Mbappé se interpone en ese plan. No solo es muy buen jugador; es, además, el gran invento de estos días. El aparato mediático mundial necesita producir su nueva estrella, y su gran candidato es el hijo de un senegalés y una argelina nacido en un suburbio pobre de París que, por ahora, ha hecho en este Mundial los mismos goles que Yerry Mina, defensor colombiano.

Pero si despega muchos ganarán mucho. Las grandes marcas, que tanto han hecho por el “fútbol de izquierda”, que tanto facturan con él, darían fortunas por un duelo Neymar-Mbappé, el aspirante y el subaspirante, los dos posibles reemplazos de uno de los mayores negocios de la historia del fútbol, el dizque duelo Messi-Cristiano, que dio de comer a tantos durante los últimos diez años.

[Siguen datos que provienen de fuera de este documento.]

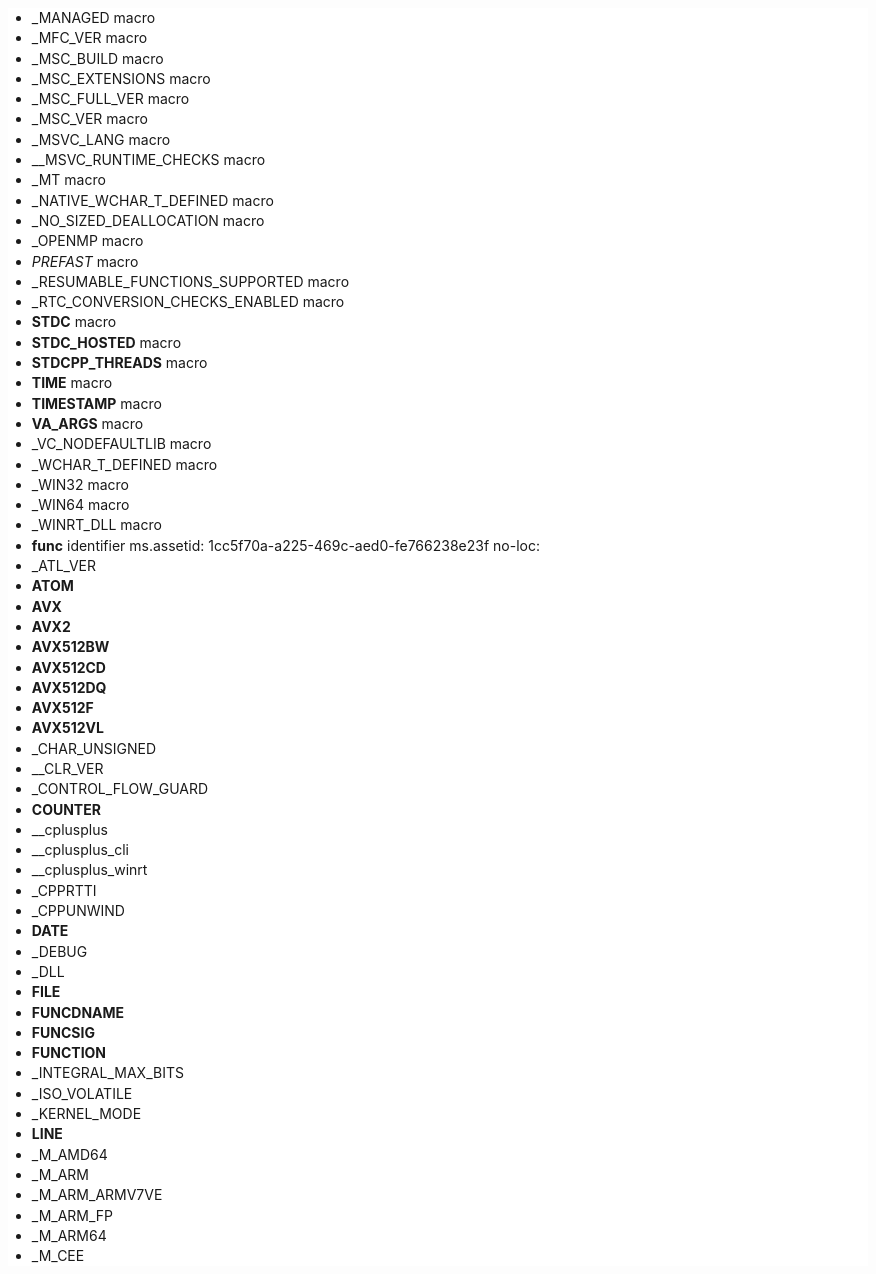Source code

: - _MANAGED macro
- _MFC_VER macro
- _MSC_BUILD macro
- _MSC_EXTENSIONS macro
- _MSC_FULL_VER macro
- _MSC_VER macro
- _MSVC_LANG macro
- __MSVC_RUNTIME_CHECKS macro
- _MT macro
- _NATIVE_WCHAR_T_DEFINED macro
- _NO_SIZED_DEALLOCATION macro
- _OPENMP macro
- _PREFAST_ macro
- _RESUMABLE_FUNCTIONS_SUPPORTED macro
- _RTC_CONVERSION_CHECKS_ENABLED macro
- __STDC__ macro
- __STDC_HOSTED__ macro
- __STDCPP_THREADS__ macro
- __TIME__ macro
- __TIMESTAMP__ macro
- __VA_ARGS__ macro
- _VC_NODEFAULTLIB macro
- _WCHAR_T_DEFINED macro
- _WIN32 macro
- _WIN64 macro
- _WINRT_DLL macro
- __func__ identifier
ms.assetid: 1cc5f70a-a225-469c-aed0-fe766238e23f
no-loc:
- _ATL_VER
- __ATOM__
- __AVX__
- __AVX2__
- __AVX512BW__
- __AVX512CD__
- __AVX512DQ__
- __AVX512F__
- __AVX512VL__
- _CHAR_UNSIGNED
- __CLR_VER
- _CONTROL_FLOW_GUARD
- __COUNTER__
- __cplusplus
- __cplusplus_cli
- __cplusplus_winrt
- _CPPRTTI
- _CPPUNWIND
- __DATE__
- _DEBUG
- _DLL
- __FILE__
- __FUNCDNAME__
- __FUNCSIG__
- __FUNCTION__
- _INTEGRAL_MAX_BITS
- _ISO_VOLATILE
- _KERNEL_MODE
- __LINE__
- _M_AMD64
- _M_ARM
- _M_ARM_ARMV7VE
- _M_ARM_FP
- _M_ARM64
- _M_CEE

Para eso necesitan que Uruguay se quede afuera. El problema es que hay doce o trece muchachos dispuestos a —casi— todo para que eso no pase. Muchachos que quieren volver a ese punto mítico en que basaron, durante tantas décadas, su mejor imagen de sí mismos: el 16 de julio de 1950, Maracaná de Río de Janeiro, cuando Uruguay le ganó ese partido que Brasil no podía perder. Ojalá mañana los dos sudacas dejen en el camino a la vieja alianza franco-belga y nos den, en unos días, ese choque de extremos. Podría ser el partido más emotivo de un Mundial que, por ahora, no ofrece mucha más emoción que los fracasos de las viejas glorias.

Martín Caparrós es periodista y novelista. Sus libros más recientes son Todo por la patria y Postales. Nació en Buenos Aires, vive en Barcelona y es colaborador regular de The New York Times en Español.